# An old gun returns



## Old Padawan (Mar 16, 2007)

I just recovered a Model 10 that an X roomate had been "keeping" for me. It has a 5" pinned barrel and is stamped US Property G H D on the top strap. SN V425215 on the barrel, grip frame and cylinder with a manufactures mark (?) S1036 on the frame and the crane. There is a lanyard ring on the butt. The finish is in good shape (tooling marks are evident however), pretty typical looking and feeling old .38. I think its an old Victory model that was used in the lend/lease program. Does anyone (Bob Wright) have any history on this old friend?


----------



## Bob Wright (May 10, 2006)

This is indeed the Victory Model. This was the rough version of the Military and Police (Pre-Model 10) Model. It is identical to the commercial version except for fit and finish, and the lanyard swivel.

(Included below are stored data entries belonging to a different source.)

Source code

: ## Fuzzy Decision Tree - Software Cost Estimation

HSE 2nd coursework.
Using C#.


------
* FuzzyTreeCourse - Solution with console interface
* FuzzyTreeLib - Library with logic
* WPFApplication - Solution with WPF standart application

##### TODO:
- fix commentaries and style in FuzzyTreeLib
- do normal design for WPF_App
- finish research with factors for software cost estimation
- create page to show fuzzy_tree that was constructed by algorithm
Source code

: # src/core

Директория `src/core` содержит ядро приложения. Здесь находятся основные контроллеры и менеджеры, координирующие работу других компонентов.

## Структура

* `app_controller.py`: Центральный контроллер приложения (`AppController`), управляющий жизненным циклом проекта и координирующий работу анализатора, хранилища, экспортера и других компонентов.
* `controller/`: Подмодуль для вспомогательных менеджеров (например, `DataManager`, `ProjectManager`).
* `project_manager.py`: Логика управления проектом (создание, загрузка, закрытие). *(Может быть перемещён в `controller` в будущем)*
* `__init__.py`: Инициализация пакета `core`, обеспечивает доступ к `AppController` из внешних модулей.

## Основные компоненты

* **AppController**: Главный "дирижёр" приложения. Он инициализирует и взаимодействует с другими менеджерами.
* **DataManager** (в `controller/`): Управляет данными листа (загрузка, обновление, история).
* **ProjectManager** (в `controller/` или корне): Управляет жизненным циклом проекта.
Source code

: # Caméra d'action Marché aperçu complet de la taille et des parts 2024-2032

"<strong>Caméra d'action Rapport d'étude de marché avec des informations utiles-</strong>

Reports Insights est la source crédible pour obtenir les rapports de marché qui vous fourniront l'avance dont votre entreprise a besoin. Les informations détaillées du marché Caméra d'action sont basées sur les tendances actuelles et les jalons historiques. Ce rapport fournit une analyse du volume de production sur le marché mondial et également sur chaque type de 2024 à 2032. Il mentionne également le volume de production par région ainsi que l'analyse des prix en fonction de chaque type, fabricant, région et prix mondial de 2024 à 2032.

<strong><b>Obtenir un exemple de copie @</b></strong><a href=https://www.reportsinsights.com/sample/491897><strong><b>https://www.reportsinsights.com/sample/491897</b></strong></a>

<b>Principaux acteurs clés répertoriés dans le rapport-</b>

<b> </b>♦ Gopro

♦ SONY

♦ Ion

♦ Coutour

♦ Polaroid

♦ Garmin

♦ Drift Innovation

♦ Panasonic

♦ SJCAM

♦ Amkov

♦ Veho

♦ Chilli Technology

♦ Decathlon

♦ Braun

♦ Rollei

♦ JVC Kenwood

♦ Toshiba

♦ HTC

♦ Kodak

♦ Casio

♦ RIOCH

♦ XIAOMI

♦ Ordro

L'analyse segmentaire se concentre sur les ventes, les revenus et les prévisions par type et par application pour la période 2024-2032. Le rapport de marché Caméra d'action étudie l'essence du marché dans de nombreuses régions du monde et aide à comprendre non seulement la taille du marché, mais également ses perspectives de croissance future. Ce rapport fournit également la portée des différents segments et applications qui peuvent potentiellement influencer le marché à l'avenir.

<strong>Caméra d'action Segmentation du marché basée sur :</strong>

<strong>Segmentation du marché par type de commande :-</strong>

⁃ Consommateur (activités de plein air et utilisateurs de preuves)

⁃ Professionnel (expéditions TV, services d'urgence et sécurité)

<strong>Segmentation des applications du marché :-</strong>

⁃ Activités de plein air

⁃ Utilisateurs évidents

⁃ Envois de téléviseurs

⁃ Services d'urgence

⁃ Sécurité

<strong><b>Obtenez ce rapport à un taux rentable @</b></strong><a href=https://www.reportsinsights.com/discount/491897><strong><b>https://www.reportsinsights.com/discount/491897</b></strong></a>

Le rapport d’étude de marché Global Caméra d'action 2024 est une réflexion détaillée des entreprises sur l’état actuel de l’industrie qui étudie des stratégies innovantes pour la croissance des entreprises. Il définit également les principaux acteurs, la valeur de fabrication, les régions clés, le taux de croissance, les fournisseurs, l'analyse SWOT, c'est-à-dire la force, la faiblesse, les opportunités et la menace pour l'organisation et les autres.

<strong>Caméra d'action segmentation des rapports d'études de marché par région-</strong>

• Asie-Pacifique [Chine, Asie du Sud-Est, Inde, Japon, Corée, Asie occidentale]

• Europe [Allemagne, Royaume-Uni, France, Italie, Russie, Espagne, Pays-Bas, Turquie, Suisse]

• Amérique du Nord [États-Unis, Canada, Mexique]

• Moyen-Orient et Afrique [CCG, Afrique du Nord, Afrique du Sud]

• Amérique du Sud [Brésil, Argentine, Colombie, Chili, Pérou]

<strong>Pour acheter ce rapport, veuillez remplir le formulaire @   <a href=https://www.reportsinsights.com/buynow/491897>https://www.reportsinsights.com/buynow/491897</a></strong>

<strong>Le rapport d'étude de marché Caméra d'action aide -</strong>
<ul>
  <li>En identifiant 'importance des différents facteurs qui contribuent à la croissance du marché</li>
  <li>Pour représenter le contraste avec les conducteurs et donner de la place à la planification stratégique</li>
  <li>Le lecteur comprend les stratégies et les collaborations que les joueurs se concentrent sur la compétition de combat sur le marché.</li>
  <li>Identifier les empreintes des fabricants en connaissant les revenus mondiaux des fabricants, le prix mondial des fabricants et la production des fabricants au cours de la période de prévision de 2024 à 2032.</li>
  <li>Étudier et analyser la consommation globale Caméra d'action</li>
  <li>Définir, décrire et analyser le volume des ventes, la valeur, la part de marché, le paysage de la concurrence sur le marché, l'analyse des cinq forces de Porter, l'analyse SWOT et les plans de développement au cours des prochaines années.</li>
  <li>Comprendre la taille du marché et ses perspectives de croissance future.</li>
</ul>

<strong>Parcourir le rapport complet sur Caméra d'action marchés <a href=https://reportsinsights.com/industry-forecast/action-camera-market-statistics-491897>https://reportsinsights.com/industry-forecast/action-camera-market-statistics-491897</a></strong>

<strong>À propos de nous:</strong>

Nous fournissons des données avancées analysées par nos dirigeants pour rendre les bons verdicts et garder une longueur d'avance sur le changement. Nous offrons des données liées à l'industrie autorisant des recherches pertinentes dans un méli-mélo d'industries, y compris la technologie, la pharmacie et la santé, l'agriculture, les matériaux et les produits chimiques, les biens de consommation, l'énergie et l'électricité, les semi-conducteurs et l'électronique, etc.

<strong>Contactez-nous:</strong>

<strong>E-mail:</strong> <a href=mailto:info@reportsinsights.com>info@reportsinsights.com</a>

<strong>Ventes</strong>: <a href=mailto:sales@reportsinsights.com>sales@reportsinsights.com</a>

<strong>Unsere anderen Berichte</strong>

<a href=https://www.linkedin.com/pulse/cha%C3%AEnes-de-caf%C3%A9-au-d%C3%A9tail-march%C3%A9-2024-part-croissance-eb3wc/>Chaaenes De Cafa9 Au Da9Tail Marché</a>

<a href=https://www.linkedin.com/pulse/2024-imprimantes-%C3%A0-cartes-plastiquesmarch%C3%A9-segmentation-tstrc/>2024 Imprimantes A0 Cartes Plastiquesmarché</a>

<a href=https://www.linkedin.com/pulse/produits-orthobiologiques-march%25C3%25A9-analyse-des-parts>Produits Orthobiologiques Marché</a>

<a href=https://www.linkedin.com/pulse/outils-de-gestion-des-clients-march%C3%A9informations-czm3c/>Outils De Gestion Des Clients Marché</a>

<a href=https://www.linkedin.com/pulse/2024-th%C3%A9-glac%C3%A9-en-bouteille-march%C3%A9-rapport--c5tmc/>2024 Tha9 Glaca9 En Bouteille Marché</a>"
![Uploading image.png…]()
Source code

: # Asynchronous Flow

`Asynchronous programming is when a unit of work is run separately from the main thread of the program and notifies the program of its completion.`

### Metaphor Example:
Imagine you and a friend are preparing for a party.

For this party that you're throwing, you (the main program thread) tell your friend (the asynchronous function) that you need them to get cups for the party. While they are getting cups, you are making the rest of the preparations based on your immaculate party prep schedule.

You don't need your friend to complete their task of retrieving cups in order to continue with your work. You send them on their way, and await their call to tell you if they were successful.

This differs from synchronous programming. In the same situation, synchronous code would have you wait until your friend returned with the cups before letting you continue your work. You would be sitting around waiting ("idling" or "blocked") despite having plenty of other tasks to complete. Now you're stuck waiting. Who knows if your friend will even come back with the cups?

Those made for Lend-Lease would have been chambered for the .38 S&W, not .38 Special, or the .380 Revolver, as the British called it.

These were bought for security guards at defense plants, etc. They do have some value as collector's pieces.

Bob Wright


----------



## Old Padawan (Mar 16, 2007)

Bob Wright said:


> This is indeed the Victory Model. This was the rough version of the Military and Police (Pre-Model 10) Model. It is identical to the commercial version except for fit and finish, and the lanyard swivel.
> 
> Those made for Lend-Lease would have been chambered for the .38 S&W, not .38 Special, or the .380 Revolver, as the British called it.
> 
> ...


Thanks Bob. Any idea what the G H D after US Property on the top strap stands for? Also I didnt mention the barrel is stamped 38 S&W CTG but the frame is stamped 38 special.


----------



## Ford Truck (Jan 7, 2008)

Bob Wright said:


> This is indeed the Victory Model. This was the rough version of the Military and Police (Pre-Model 10) Model. It is identical to the commercial version except for fit and finish, and the lanyard swivel.
> 
> Those made for Lend-Lease would have been chambered for the .38 S&W, not .38 Special, or the .380 Revolver, as the British called it.
> 
> ...


Sometimes it's referred to as the .38-200 as the Brits used a 200 gr. bullet for their military ammunition.


----------



## Captain Crunch (Jul 4, 2006)

Old Padawan said:


> Thanks Bob. Any idea what the G H D after US Property on the top strap stands for? Also I didnt mention the barrel is stamped 38 S&W CTG but the frame is stamped 38 special.


G H D is the government inspector's acceptance stamp.


----------



## Old Padawan (Mar 16, 2007)

Thanks Captain. Love your cerial. I try to eat it whenever I need all of the skin on the roof of my mouth removed.


----------



## jimg11 (May 17, 2006)

G H D Guy H. Drewry Govt Inspector


----------



## Old Padawan (Mar 16, 2007)

jimg11 said:


> G H D Guy H. Drewry Govt Inspector


COOL. THANKS FOR THE INFO.


----------